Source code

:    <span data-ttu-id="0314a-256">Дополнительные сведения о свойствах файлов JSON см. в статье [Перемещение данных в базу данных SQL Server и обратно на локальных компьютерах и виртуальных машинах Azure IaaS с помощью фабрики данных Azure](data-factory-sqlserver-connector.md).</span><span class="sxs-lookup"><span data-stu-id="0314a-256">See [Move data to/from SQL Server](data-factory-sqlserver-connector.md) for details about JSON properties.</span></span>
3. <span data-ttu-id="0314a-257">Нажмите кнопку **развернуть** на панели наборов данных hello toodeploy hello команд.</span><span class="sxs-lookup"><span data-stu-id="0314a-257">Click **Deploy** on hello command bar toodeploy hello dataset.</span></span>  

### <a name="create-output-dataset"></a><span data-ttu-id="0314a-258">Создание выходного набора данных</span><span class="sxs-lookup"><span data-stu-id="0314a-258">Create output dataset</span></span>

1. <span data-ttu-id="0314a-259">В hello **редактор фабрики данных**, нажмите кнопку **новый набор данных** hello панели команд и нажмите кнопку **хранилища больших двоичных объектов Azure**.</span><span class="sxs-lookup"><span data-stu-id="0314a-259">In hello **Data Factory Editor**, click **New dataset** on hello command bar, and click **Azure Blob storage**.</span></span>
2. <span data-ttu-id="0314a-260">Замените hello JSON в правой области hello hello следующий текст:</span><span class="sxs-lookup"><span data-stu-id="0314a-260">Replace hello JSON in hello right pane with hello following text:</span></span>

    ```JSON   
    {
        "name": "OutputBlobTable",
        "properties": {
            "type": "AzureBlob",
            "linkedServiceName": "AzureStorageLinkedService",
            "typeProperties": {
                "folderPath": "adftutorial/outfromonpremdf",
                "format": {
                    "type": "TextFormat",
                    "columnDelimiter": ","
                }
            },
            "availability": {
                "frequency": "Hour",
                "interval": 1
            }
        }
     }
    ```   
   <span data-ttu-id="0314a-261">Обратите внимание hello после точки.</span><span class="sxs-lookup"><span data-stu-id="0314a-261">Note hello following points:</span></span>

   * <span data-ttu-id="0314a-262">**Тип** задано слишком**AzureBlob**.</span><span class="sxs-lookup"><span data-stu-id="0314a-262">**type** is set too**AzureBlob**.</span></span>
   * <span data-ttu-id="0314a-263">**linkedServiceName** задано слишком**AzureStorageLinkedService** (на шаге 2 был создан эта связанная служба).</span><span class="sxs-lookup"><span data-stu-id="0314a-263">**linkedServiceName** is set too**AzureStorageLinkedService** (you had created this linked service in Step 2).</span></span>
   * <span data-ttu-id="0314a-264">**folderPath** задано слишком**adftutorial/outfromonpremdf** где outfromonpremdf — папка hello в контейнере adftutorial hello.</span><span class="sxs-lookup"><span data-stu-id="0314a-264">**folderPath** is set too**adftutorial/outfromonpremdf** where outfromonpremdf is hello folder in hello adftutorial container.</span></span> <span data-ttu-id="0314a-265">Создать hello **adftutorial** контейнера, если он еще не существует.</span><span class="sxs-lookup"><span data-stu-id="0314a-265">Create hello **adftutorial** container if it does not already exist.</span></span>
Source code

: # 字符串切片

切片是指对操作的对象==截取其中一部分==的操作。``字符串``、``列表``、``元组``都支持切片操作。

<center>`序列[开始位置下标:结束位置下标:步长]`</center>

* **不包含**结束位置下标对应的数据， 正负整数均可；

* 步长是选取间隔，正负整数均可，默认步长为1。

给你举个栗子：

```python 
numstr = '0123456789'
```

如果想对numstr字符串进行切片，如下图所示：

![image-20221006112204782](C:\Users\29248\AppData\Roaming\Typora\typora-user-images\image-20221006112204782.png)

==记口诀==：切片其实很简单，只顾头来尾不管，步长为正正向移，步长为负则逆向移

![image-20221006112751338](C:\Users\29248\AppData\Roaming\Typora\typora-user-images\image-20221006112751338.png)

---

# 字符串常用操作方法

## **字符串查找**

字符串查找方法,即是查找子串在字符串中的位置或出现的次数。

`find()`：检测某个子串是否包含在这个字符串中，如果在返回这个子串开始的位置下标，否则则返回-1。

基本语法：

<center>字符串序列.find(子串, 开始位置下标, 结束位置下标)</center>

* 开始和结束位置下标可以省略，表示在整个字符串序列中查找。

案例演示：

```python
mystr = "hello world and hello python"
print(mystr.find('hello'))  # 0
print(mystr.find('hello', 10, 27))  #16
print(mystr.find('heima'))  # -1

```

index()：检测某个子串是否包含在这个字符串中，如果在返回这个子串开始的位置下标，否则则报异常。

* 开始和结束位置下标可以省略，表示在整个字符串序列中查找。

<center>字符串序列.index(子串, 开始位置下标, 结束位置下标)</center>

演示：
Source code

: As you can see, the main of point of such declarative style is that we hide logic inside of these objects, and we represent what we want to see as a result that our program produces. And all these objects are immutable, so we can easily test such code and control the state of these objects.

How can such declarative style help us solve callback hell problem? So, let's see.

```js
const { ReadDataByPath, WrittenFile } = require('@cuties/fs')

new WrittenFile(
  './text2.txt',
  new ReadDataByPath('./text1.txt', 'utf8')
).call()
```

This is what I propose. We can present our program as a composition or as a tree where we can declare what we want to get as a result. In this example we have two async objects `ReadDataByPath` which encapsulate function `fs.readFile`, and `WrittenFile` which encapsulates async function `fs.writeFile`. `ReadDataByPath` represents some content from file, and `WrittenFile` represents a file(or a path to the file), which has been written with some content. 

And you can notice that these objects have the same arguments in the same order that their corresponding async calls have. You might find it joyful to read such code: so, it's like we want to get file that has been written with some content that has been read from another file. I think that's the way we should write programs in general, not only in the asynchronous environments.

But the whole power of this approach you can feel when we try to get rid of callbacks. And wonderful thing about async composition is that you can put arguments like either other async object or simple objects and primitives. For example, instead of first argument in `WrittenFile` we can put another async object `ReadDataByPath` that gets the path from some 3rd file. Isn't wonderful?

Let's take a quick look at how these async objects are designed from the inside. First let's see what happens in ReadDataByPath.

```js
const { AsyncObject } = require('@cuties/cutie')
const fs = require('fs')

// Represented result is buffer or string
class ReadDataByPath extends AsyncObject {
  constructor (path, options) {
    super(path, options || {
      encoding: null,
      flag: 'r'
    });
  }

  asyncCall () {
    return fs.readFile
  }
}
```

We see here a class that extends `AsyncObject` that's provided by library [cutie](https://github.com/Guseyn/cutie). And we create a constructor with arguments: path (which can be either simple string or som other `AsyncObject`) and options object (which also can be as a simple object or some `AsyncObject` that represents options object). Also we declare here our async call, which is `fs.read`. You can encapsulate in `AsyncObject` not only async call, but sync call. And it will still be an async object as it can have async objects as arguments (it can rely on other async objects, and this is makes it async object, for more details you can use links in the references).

##############################

● **EXERCISE PROMPT**: Looking at the data above, work out how many lines contain "outfromonpremdf" and answer with the figure only.

● **ANSWER FOR THIS EXERCISE**: 2